== Segment start ==
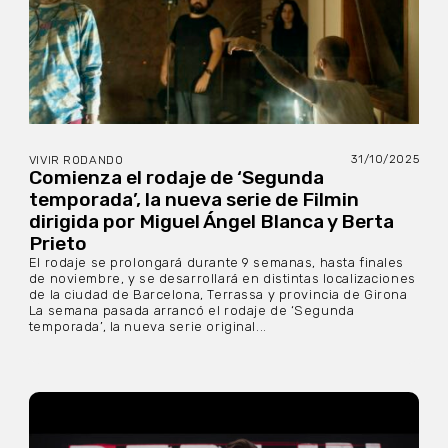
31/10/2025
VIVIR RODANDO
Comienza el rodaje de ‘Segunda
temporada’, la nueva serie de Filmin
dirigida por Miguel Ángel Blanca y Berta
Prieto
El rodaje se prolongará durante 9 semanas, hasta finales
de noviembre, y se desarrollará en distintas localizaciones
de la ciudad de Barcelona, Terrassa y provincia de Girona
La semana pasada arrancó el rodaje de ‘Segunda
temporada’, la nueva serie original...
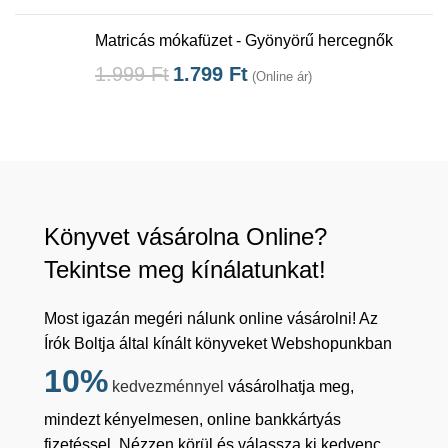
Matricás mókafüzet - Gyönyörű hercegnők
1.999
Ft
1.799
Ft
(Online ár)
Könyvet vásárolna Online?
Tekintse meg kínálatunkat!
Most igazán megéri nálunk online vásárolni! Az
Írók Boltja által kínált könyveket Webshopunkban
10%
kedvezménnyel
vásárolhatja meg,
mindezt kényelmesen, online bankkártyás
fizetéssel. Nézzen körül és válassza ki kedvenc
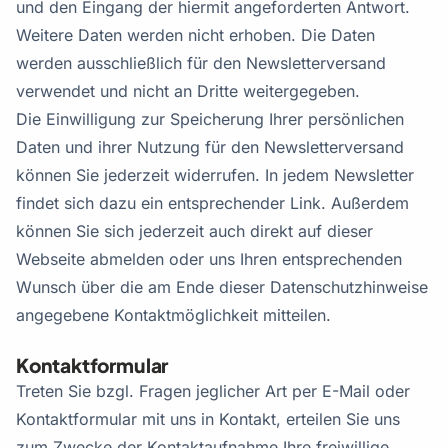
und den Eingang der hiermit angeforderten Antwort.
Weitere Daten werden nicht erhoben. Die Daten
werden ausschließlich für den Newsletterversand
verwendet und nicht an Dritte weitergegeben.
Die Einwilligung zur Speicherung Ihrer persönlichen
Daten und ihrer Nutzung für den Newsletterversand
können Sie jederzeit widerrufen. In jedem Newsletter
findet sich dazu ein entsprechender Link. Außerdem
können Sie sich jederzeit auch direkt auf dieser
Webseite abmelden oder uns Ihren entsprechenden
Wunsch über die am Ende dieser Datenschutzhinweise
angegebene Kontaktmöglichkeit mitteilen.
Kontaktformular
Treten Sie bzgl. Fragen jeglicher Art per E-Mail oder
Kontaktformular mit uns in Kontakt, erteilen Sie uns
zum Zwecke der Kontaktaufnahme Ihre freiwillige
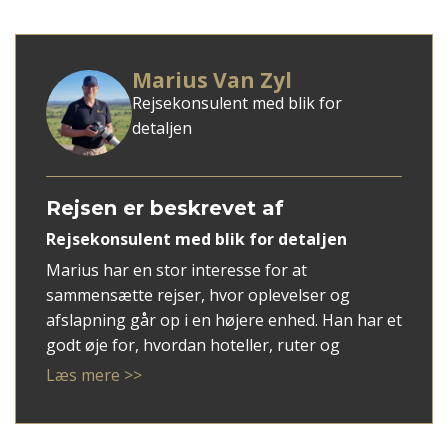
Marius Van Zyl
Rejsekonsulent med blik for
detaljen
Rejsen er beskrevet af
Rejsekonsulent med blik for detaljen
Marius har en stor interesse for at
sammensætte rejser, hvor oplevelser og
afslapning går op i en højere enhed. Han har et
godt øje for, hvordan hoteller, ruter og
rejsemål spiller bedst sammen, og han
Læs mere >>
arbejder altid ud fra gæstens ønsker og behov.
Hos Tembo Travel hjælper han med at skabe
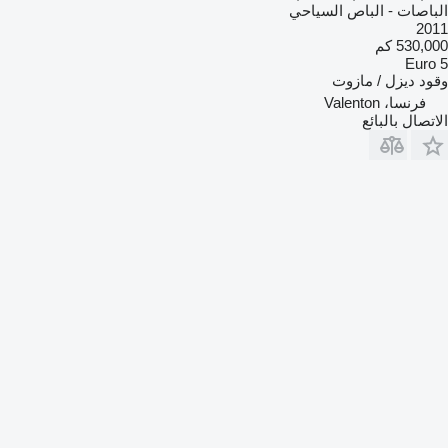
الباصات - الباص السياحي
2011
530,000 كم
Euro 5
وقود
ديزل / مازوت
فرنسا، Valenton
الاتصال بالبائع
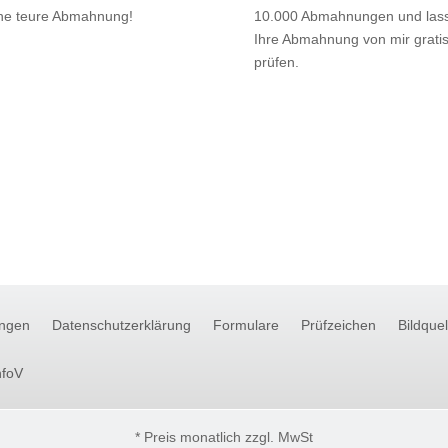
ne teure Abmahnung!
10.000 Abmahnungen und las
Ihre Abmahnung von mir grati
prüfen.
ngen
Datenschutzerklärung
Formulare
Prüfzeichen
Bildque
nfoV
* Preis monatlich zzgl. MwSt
== Segment end ==
» What the exercise asks: Among the lines of the listing above, count those that contain "Segunda" and give only the count.

» Solution to this task: 2